For Rank-1 sources, the same tactics show much smaller lifts (and Cite Sources actually showed −30% at Rank-1, suggesting top-ranked pages already saturate their citation potential). The pattern: GEO is _democratizing_. It moves lower-authority pages up disproportionately, while the top-ranked pages have less room to grow.

## Domain-specific patterns

Different tactics work in different content categories (Table 3 of the paper):

-   **Cite Sources** wins in Statement, Facts, and Law & Government queries.
-   **Statistics Addition** wins in Law & Government, Debate, and Opinion.
-   **Quotation Addition** wins in People & Society, Explanation, and History.
-   **Authoritative** wins in Debate, History, and Science.

The high-level read is that fact-heavy domains reward citation density (Statistics, Cite Sources), discussion-heavy domains reward voice (Quotation, Authoritative).

## Combinations

The paper's §5.3 reports that combining tactics outperforms any single tactic by more than 5.5%. The strongest pair is **Fluency Optimization + Statistics Addition** at roughly 35.8% improvement.
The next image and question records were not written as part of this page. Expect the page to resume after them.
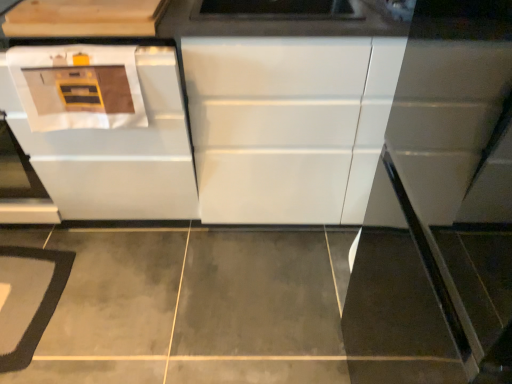
Question: Does light wood cabinet at upper left, the first cabinetry from the left, have a larger size compared to white glossy oven at left?

Choices:
 (A) yes
 (B) no

Answer: (B)

Question: Does light wood cabinet at upper left, the first cabinetry from the left, have a greater width compared to white glossy oven at left?

Choices:
 (A) yes
 (B) no

Answer: (B)

Question: From a real-world perspective, is light wood cabinet at upper left, arranged as the 2th cabinetry when viewed from the right, on white glossy oven at left?

Choices:
 (A) yes
 (B) no

Answer: (A)

Question: Is light wood cabinet at upper left, the first cabinetry from the left, oriented away from white glossy oven at left?

Choices:
 (A) yes
 (B) no

Answer: (B)

Question: Is light wood cabinet at upper left, arranged as the 2th cabinetry when viewed from the right, shorter than white glossy oven at left?

Choices:
 (A) no
 (B) yes

Answer: (B)

Question: Considering the relative sizes of light wood cabinet at upper left, the first cabinetry from the left, and white glossy oven at left in the image provided, is light wood cabinet at upper left, the first cabinetry from the left, taller than white glossy oven at left?

Choices:
 (A) no
 (B) yes

Answer: (A)

Question: Can you confirm if light wood cabinet at upper left, arranged as the 2th cabinetry when viewed from the right, is smaller than white glossy cabinet at center, which is counted as the 2th cabinetry, starting from the left?

Choices:
 (A) no
 (B) yes

Answer: (B)

Question: Is light wood cabinet at upper left, the first cabinetry from the left, closer to the viewer compared to white glossy cabinet at center, which is counted as the 2th cabinetry, starting from the left?

Choices:
 (A) no
 (B) yes

Answer: (B)

Question: Is white glossy cabinet at center, which is counted as the 2th cabinetry, starting from the left, surrounded by light wood cabinet at upper left, arranged as the 2th cabinetry when viewed from the right?

Choices:
 (A) no
 (B) yes

Answer: (A)

Question: From a real-world perspective, is light wood cabinet at upper left, arranged as the 2th cabinetry when viewed from the right, physically below white glossy cabinet at center, which is counted as the 2th cabinetry, starting from the left?

Choices:
 (A) no
 (B) yes

Answer: (A)

Question: Can you confirm if light wood cabinet at upper left, arranged as the 2th cabinetry when viewed from the right, is positioned to the left of white glossy cabinet at center, which is counted as the 2th cabinetry, starting from the left?

Choices:
 (A) no
 (B) yes

Answer: (B)

Question: Are light wood cabinet at upper left, arranged as the 2th cabinetry when viewed from the right, and white glossy cabinet at center, which is counted as the 2th cabinetry, starting from the left, far apart?

Choices:
 (A) yes
 (B) no

Answer: (B)

Question: Is white glossy oven at left oriented towards light wood cabinet at upper left, the first cabinetry from the left?

Choices:
 (A) no
 (B) yes

Answer: (A)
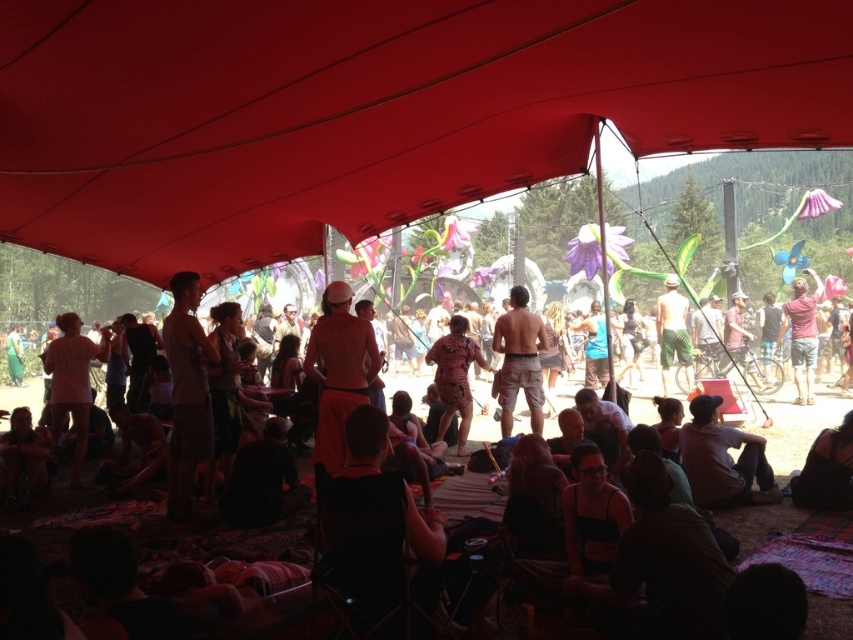
You are standing at the entrance of the tent and want to reach both the point at coordinates [445,374] and the point at coordinates [662,307]. Which point should you reach first to minimize the distance walked?

You should reach point [445,374] first because it is closer to the viewer than point [662,307]. Since you are starting from the entrance, reaching the closer point first would require less walking distance.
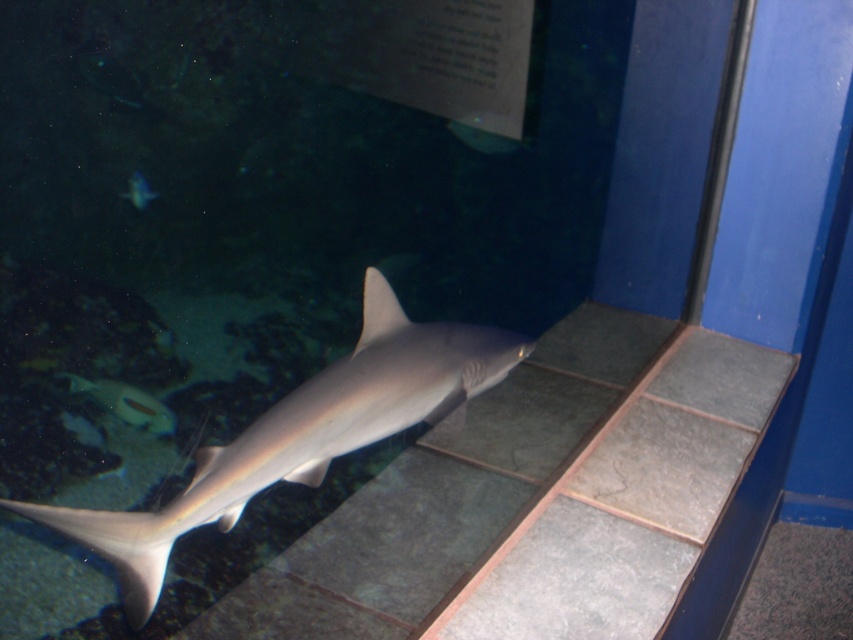
Is smooth gray shark at center thinner than gray matte fin at center?

No, smooth gray shark at center is not thinner than gray matte fin at center.

Find the location of a particular element. smooth gray shark at center is located at coordinates (296, 444).

Can you confirm if shiny silver fish at lower left is positioned to the left of gray matte fin at center?

Correct, you'll find shiny silver fish at lower left to the left of gray matte fin at center.

Which is above, shiny silver fish at lower left or gray matte fin at center?

gray matte fin at center is higher up.

Image resolution: width=853 pixels, height=640 pixels. In order to click on shiny silver fish at lower left in this screenshot , I will do `click(125, 403)`.

Is smooth gray shark at center further to the viewer compared to shiny silver fish at lower left?

No, it is not.

The width and height of the screenshot is (853, 640). In order to click on smooth gray shark at center in this screenshot , I will do `click(296, 444)`.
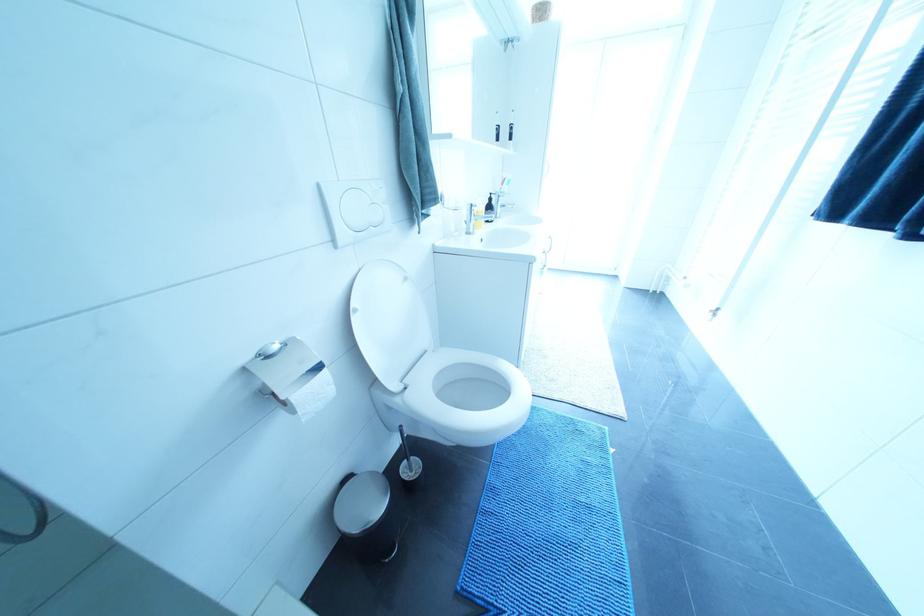
Locate an element on the screen. The width and height of the screenshot is (924, 616). trash can pedal is located at coordinates (367, 516).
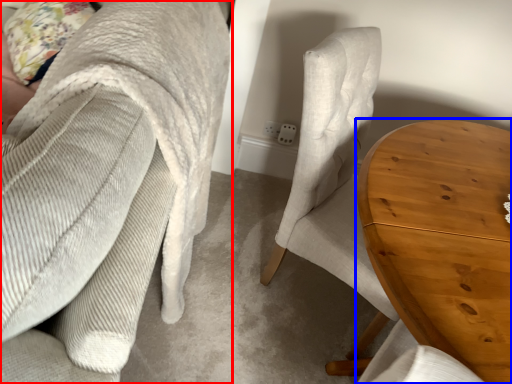
Question: Which point is further to the camera, chair (highlighted by a red box) or table (highlighted by a blue box)?

Choices:
 (A) chair
 (B) table

Answer: (B)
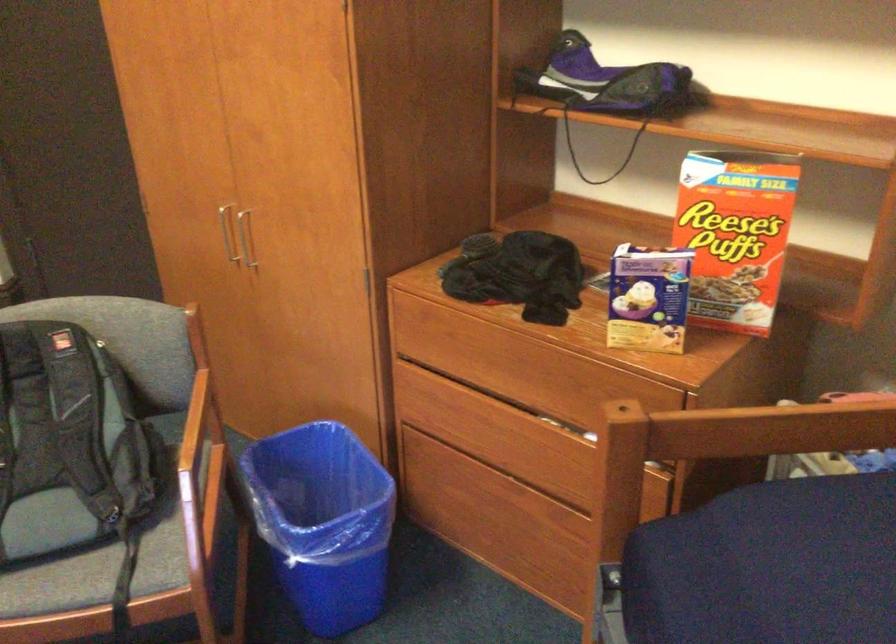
Several pairs reach the 30-35% range; few exceed it. There's diminishing return past two-tactic stacks in their data.

## Where this fits

For the AEO corpus, the paper is the load-bearing source behind three Layer-4 glossary entries:

-   [Statistics and citations](/statistics-citations) — the _Statistics Addition_ + _Cite Sources_ tactics combined into one editorial pattern.
-   [Direct answer](/direct-answer) — the lede-paragraph extraction unit that benefits from all three top tactics applied together.
-   [Definition density](/definition-density) — the term-level pattern that compounds with the source-citation pattern Cite Sources measures.

The longer thesis on why these tactics matter at all — citation is binary, agents don't run JavaScript, the chain dependency of the five layers — is in [agent readability](/agent-readability). The structural map sits in [the five layers of AEO](/five-layer-aeo).

The paper's last word — "Generative Engines value not only content but also information presentation" — is the editorial line every Layer 4 piece in this corpus tries to honor.